— Exercise description —
Extract every line of the records that contains the string "center".
# Start of Records for this exercise
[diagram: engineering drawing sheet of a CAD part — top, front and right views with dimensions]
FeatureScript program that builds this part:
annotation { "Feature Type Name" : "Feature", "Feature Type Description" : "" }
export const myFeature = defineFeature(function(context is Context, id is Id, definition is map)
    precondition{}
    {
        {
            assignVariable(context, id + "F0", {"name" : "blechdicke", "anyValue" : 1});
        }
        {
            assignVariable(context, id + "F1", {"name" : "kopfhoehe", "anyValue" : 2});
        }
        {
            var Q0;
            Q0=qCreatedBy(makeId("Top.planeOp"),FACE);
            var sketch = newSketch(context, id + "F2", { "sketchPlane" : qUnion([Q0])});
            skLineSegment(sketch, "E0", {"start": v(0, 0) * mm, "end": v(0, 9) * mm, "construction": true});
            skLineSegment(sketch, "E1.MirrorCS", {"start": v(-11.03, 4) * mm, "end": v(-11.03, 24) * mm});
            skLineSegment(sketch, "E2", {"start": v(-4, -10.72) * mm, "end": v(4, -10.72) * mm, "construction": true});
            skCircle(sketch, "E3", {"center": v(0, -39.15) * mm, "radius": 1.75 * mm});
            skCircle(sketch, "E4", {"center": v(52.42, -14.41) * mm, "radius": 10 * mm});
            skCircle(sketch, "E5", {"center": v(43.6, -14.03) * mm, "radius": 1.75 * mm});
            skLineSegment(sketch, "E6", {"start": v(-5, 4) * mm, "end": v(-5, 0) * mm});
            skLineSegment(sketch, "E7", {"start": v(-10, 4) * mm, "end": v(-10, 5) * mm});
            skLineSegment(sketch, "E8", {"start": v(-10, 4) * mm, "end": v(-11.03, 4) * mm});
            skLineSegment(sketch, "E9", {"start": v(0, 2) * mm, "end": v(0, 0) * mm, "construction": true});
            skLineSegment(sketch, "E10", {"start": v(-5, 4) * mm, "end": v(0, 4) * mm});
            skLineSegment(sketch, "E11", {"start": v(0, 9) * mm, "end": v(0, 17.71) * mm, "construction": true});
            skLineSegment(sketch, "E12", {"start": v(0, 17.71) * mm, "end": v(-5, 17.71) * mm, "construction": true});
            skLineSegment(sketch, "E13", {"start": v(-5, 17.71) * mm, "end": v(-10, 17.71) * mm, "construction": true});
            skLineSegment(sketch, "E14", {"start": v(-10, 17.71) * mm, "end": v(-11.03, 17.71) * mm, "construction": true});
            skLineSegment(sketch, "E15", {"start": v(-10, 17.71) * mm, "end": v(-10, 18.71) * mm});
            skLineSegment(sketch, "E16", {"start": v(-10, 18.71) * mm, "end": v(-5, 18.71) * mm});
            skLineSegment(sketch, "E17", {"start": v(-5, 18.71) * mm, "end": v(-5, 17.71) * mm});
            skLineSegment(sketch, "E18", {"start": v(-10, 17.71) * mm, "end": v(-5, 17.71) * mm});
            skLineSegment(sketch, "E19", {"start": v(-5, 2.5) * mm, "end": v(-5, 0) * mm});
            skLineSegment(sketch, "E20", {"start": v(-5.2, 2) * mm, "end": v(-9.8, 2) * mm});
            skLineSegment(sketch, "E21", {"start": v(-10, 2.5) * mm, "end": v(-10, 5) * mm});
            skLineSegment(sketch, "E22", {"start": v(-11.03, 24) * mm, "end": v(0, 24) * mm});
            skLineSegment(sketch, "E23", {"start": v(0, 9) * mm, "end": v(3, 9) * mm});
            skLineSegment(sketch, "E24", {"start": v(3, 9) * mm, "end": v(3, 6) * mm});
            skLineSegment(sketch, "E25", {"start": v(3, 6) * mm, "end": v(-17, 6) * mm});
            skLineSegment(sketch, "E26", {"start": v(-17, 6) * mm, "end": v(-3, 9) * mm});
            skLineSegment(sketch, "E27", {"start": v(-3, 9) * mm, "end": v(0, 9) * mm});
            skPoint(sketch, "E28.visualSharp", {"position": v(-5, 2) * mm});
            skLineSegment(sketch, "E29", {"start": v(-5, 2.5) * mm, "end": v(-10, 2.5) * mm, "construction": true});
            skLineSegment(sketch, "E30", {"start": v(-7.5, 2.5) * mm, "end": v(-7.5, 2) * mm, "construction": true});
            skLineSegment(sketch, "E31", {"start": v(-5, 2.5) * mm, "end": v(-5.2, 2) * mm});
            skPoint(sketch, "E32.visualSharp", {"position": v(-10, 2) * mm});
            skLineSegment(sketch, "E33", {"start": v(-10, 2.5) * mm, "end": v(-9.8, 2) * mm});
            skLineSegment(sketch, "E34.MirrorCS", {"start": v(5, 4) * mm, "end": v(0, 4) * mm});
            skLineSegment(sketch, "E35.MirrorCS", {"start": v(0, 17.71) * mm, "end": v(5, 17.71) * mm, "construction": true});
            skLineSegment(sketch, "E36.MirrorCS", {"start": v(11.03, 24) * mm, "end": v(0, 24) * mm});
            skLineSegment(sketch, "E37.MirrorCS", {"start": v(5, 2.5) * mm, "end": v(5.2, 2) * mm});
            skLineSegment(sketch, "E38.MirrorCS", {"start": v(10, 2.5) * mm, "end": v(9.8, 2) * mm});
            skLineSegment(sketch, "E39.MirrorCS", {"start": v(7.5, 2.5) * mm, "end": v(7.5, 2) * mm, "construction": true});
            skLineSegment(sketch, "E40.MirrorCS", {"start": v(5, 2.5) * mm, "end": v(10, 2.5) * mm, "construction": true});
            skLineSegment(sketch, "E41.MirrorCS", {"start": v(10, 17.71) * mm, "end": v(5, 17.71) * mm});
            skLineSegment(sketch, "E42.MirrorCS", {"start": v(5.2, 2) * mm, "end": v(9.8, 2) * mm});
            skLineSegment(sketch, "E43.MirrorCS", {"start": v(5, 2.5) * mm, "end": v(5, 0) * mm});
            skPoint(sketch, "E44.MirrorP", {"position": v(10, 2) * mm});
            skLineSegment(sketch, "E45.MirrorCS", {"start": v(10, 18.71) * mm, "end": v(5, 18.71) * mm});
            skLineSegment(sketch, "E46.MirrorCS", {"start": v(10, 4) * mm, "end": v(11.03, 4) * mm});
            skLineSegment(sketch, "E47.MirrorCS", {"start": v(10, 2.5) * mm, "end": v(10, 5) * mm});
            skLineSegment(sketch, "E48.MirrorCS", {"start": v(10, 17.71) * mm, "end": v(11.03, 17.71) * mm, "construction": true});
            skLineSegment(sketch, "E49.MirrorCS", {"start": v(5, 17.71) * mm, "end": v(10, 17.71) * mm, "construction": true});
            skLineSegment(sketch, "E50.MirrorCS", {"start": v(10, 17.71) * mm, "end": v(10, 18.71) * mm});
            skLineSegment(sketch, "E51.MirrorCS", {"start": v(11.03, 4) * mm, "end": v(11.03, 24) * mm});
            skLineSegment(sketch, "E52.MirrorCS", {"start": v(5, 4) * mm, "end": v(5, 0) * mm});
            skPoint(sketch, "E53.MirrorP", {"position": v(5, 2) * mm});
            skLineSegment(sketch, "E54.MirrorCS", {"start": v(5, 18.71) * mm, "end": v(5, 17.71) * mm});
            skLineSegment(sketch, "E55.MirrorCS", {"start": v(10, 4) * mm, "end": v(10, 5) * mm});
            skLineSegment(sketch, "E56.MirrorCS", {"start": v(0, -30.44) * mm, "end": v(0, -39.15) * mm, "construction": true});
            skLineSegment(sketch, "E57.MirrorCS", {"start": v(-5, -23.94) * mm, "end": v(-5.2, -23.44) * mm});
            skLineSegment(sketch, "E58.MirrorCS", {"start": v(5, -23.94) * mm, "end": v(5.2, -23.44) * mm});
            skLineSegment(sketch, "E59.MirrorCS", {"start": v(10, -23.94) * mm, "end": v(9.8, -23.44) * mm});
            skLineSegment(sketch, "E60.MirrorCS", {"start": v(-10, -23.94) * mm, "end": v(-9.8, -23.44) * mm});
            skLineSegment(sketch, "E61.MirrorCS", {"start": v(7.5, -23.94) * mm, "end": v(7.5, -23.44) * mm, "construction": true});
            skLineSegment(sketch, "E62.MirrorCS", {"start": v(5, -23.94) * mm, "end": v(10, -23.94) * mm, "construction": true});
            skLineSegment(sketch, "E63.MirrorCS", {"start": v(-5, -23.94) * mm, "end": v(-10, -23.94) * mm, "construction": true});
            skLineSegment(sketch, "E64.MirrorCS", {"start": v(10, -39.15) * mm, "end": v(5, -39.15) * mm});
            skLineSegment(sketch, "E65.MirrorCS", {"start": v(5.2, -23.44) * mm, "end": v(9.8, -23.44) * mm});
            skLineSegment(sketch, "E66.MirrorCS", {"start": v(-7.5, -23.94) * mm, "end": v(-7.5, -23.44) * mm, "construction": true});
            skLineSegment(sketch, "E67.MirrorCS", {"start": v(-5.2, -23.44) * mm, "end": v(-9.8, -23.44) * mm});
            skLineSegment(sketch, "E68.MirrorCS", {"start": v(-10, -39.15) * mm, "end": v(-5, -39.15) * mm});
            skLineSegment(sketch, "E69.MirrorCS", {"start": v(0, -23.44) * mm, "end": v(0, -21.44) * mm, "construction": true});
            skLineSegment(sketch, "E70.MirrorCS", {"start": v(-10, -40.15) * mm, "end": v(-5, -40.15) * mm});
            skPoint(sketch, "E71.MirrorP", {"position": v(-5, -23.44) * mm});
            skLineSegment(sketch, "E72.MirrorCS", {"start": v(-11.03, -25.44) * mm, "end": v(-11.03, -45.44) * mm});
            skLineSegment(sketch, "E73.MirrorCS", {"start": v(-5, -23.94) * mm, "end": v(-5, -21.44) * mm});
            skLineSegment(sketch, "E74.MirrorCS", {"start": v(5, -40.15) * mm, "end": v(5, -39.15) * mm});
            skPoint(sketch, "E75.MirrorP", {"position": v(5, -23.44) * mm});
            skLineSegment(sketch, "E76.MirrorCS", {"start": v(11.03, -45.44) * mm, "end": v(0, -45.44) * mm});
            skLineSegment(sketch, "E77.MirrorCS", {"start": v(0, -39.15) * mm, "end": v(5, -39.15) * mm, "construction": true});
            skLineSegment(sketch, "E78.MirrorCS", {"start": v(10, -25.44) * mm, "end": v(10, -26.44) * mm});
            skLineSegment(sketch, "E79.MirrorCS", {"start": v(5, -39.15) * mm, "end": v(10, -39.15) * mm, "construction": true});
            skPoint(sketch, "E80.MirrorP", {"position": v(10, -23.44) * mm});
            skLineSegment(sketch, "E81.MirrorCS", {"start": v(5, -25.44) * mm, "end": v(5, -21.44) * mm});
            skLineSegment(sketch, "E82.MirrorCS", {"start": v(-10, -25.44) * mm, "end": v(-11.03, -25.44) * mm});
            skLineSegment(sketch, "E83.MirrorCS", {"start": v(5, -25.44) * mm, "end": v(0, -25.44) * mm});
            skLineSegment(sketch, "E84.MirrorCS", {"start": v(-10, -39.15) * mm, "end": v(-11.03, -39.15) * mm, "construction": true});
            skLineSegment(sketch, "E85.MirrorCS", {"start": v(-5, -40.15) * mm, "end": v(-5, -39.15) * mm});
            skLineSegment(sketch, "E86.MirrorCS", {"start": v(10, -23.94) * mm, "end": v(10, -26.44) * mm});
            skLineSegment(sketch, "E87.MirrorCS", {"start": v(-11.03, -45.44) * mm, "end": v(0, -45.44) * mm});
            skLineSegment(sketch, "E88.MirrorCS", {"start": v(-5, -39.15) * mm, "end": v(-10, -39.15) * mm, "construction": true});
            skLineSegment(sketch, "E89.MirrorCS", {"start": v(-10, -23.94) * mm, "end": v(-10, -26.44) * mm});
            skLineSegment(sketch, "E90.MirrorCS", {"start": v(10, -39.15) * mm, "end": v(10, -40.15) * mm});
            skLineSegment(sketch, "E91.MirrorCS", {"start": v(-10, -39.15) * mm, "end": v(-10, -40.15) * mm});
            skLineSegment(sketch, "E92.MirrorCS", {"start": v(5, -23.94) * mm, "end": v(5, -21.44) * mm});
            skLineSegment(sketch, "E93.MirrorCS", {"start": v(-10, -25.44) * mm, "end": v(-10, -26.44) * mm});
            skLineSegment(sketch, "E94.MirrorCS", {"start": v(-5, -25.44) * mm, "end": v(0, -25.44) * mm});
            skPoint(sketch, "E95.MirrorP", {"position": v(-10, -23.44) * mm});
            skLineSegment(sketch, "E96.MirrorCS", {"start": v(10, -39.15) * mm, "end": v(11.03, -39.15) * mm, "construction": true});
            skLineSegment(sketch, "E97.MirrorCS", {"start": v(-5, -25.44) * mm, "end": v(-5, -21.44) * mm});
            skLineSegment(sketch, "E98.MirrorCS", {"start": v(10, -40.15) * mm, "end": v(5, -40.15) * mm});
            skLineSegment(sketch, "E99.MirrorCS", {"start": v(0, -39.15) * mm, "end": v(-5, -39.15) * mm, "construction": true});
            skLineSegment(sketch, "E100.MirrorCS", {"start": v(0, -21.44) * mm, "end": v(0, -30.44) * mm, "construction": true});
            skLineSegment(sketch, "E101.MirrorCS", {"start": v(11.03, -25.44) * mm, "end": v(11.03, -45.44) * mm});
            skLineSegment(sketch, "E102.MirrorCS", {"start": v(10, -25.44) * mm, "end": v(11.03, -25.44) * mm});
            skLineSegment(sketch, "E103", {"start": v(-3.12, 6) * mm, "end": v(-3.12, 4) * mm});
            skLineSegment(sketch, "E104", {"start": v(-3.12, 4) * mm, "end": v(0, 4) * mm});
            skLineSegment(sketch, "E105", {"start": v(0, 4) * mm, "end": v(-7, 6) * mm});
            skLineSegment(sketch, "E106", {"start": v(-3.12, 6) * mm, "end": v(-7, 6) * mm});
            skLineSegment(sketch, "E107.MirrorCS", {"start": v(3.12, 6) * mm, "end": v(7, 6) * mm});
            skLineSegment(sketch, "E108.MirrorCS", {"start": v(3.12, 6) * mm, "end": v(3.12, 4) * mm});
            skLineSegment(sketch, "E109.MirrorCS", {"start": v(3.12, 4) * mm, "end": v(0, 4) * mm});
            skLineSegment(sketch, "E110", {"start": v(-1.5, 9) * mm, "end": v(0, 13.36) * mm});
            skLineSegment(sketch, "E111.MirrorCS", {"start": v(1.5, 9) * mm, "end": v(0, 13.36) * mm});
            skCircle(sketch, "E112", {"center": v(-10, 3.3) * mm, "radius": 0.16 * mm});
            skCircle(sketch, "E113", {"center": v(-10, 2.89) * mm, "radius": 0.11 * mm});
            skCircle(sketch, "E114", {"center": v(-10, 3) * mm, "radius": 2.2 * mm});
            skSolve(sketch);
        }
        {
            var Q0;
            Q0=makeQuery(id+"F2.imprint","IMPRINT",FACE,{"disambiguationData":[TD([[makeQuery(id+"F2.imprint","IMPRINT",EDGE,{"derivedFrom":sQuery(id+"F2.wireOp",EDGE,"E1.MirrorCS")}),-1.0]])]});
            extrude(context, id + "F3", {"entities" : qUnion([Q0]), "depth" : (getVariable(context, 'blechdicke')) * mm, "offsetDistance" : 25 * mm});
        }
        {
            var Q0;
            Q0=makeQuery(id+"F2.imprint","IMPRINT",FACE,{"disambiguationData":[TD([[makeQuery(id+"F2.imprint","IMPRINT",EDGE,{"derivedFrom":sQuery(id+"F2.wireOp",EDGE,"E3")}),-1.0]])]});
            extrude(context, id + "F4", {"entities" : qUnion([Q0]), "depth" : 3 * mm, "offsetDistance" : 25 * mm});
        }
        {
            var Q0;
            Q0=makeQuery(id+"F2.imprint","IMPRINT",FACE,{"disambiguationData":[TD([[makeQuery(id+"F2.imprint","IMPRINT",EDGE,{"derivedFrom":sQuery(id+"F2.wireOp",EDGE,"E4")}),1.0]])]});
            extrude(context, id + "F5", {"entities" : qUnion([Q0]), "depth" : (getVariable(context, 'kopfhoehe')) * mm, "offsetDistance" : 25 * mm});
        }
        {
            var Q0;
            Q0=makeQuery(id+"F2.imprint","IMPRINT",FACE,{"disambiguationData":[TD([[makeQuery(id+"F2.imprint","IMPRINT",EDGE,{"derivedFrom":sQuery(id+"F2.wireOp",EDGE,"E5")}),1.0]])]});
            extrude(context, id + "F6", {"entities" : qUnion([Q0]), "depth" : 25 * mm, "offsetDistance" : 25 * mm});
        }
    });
# End of Records for this exercise
— Result of this exercise —
            skCircle(sketch, "E3", {"center": v(0, -39.15) * mm, "radius": 1.75 * mm});
            skCircle(sketch, "E4", {"center": v(52.42, -14.41) * mm, "radius": 10 * mm});
            skCircle(sketch, "E5", {"center": v(43.6, -14.03) * mm, "radius": 1.75 * mm});
            skCircle(sketch, "E112", {"center": v(-10, 3.3) * mm, "radius": 0.16 * mm});
            skCircle(sketch, "E113", {"center": v(-10, 2.89) * mm, "radius": 0.11 * mm});
            skCircle(sketch, "E114", {"center": v(-10, 3) * mm, "radius": 2.2 * mm});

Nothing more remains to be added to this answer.